= Color in Informatics and Media Technology =

Master's degree programme

CIMET Logo

== What is CIMET? ==
Color in Informatics and Media Technology is a European Commission funded two-year Erasmus Mundus master's degree programme offered since 2008 by a consortium of universities, including the University of Granada, Spain, the Jean Monnet University, France, the University of Joensuu, Finland, and the Gjøvik University College, Norway. The focus of this Erasmus Mundus programme lies in the innovative research and course work via trans-European mobility schemes.

== The master course==
The CIMET Master programme covers a wide range of areas such as color, photonics, computer vision and imaging science, computer science and multimedia technology. The programme objective is to educate students in advanced methodologies and models in computational color science.
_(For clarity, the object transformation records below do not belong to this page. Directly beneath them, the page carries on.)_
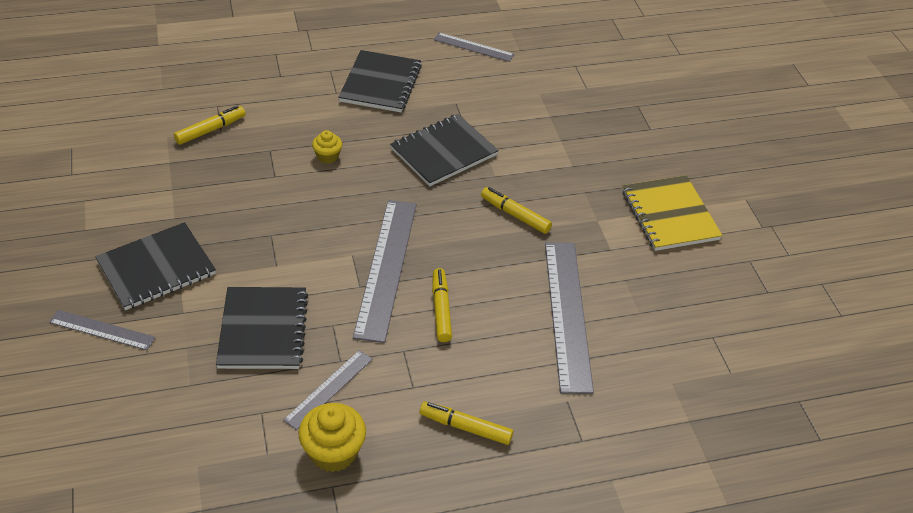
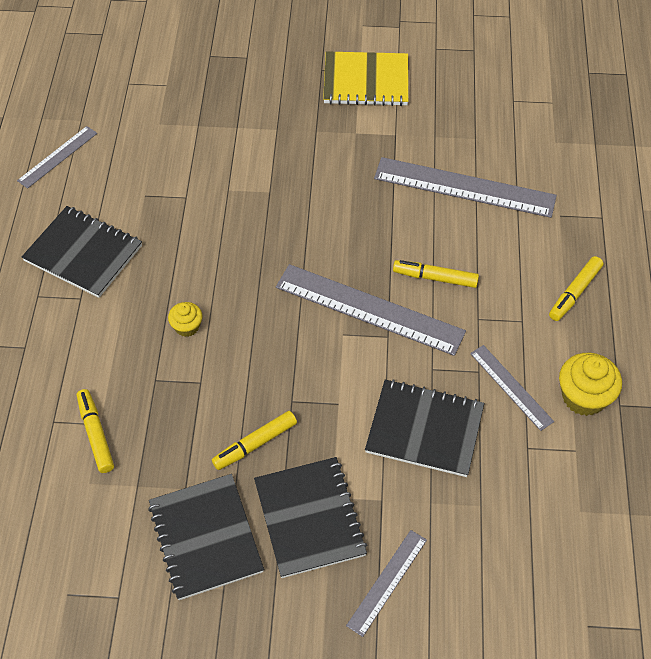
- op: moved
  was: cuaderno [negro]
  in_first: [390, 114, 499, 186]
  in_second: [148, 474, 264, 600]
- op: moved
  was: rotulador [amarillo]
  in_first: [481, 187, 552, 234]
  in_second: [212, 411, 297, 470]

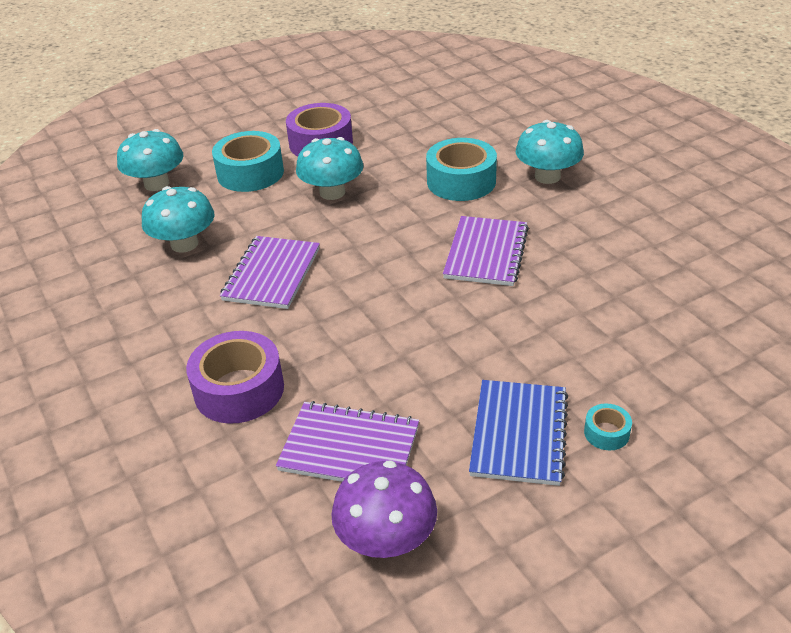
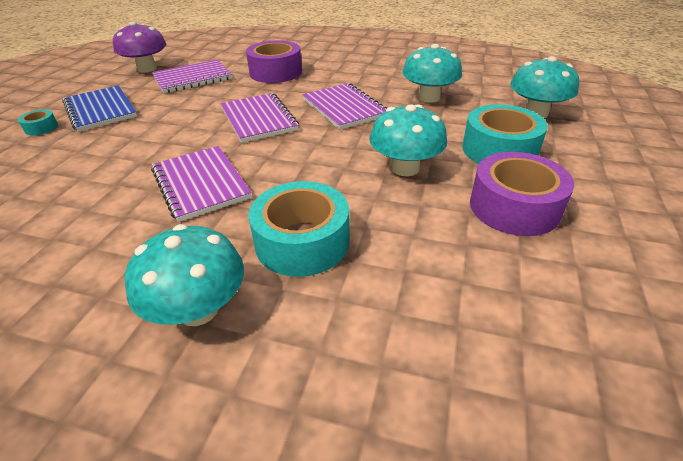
- op: added
  now: cuaderno [morado]
  in_second: [220, 93, 299, 143]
CIMET offers three areas of specialization: color imaging science, spectral color science and multimedia technology.

==Mobility==
Mobility is inherent to the CIMET programme; from northern to southern Europe, students approach varied studying, working and living environments challenging their adaptation, organizational and language skills.

==Language policy==
English is the official language of instruction and examination for CIMET. However, students are strongly recommended to take some mandatory host country language courses during their studies.

==Associated laboratories==
1. The Norwegian Color Research Laboratory
2. Color Imaging laboratory-At University of Granada Spain
3. InFotonics Center at Joensuu
4. Hubert Curien Laboratory at University of Jean Monnet.

==Industrial Collaboration==
The master program has collaborations with industry mainly via summer internship and masters thesis positions.